The two cognitive screening measures did not differ significantly, however, in the detection of dementia. These results are comparable to the findings of McDowell et al. [6]; however, their validity results differed between the two language groups studied, namely French and English speakers. The 3MS was superior only in the diagnosis of combined CIND or dementia in French, but not English, speaking participants. There were fewer French than English participants (434 vs. 1166), and they had fewer years of education (6.8 vs. 9.2 years). These differences were also observed in our study samples, with the most important being the smaller sample size, inasmuch as statistical significance was directly influenced by the total number of participants [22].
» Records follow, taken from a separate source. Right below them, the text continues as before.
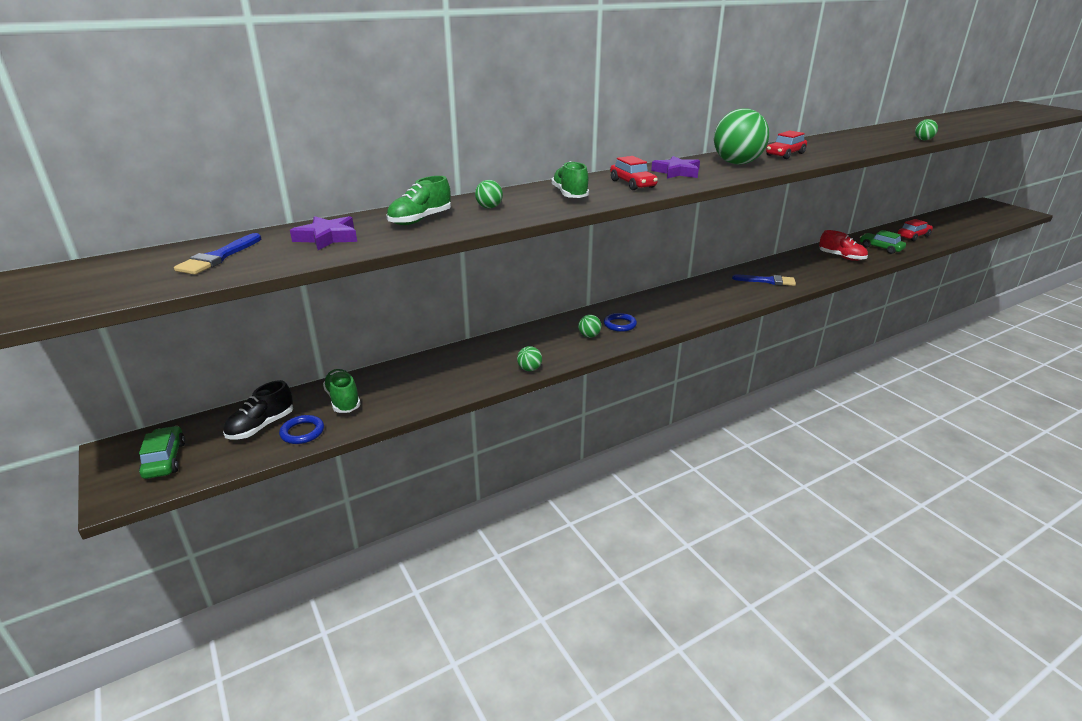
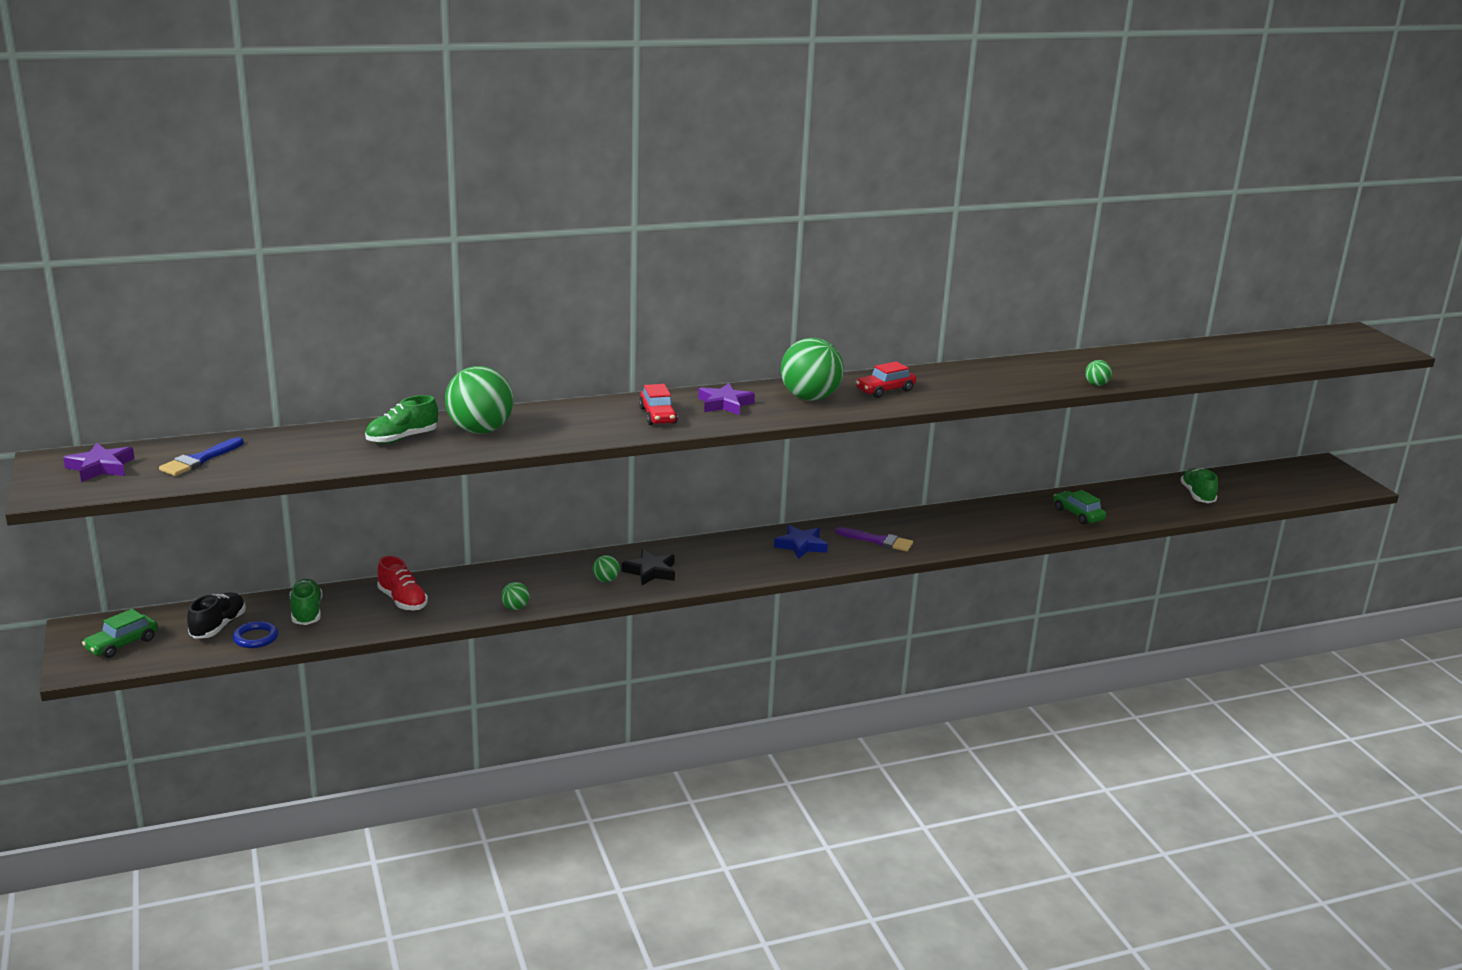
camera: 10 degrees right, 5 degrees down
green car [139,426,185,479] -> green car turned 135 degrees counterclockwise [82,609,158,658]
black shoe [223,380,293,440] -> black shoe turned 150 degrees clockwise [187,592,246,639]
purple star [290,216,357,250] -> purple star moved to [63,443,135,482]
green ball [475,180,503,208] -> green ball [445,366,514,434], size x2.31
green shoe [551,161,589,198] -> green shoe moved to [1180,468,1218,503]
blue ring [604,313,637,332] -> black star [622,549,675,585]
blue brush [732,275,796,286] -> purple brush [836,527,913,552]
red shoe [819,230,868,261] -> red shoe moved to [377,556,428,610]
red car [897,219,933,241] -> none
none -> blue star [774,525,828,559]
Even Cache County modifications to the 3MS showed a good sensitivity and specificity, 3MS-R was also dependent on their cultural and social factors which might limit general use in non-US population [9]. For this reason, cross validation was a very important step for a cultural validation of the instrument. The K-mMMSE was shown to be more significantly correlated with other tests for cognitive status or functional abilities, such as the CDR, S-SDQ, and K-IADL, than was the K-MMSE. The correlation coefficients of the CDR were higher than the informant questionnaires, which might be due to the characteristics of the questions. That is, the K-mMMSE and K-MMSE are cognitive screening measures, and the CDR includes items about the cognitive aspects for scoring, whereas the informant questionnaires (S-SDQ and K-IADL) are comprised only of questions related to functional abilities. To the best of our knowledge, this is the first report showing concurrent validity of the modified MMSE series.
There are important limitations to our findings. First, the subjects who participated in this study showed very low levels of educational background, perhaps limiting its general usefulness, especially regarding the cut-off points for a diagnosis of CIND or dementia. The low educational attainment, however, has been one of important characteristics of our elder population, because they were largely deprived of education due to Korean War and Japanese colonial dominion over the country [32]. And the study design, which showed the validities of and comparison between the two cognitive screening measures, would be appropriate for selected community samples, because all participants have a two-stage interview and a clinical examination, thus reducing verification bias. Second, although the trapezoidal rule provide a more accurate method of estimating the "true" AUC, an AUC derived from the parameters of a straight-line fit to the ROC plot tends to slightly underestimate the AUC of a Gaussian-based ROC. Finally, although we observed no significant differences between participants and non-participants, the rate of participation in our study was somewhat low. The majority of non-participants were those with whom we could not meet on two separate visits, suggesting that individuals who refused to participate may be more intelligent or active than the participants. If this were true, however, our results would not change, and additional statistical power may be added to our analysis.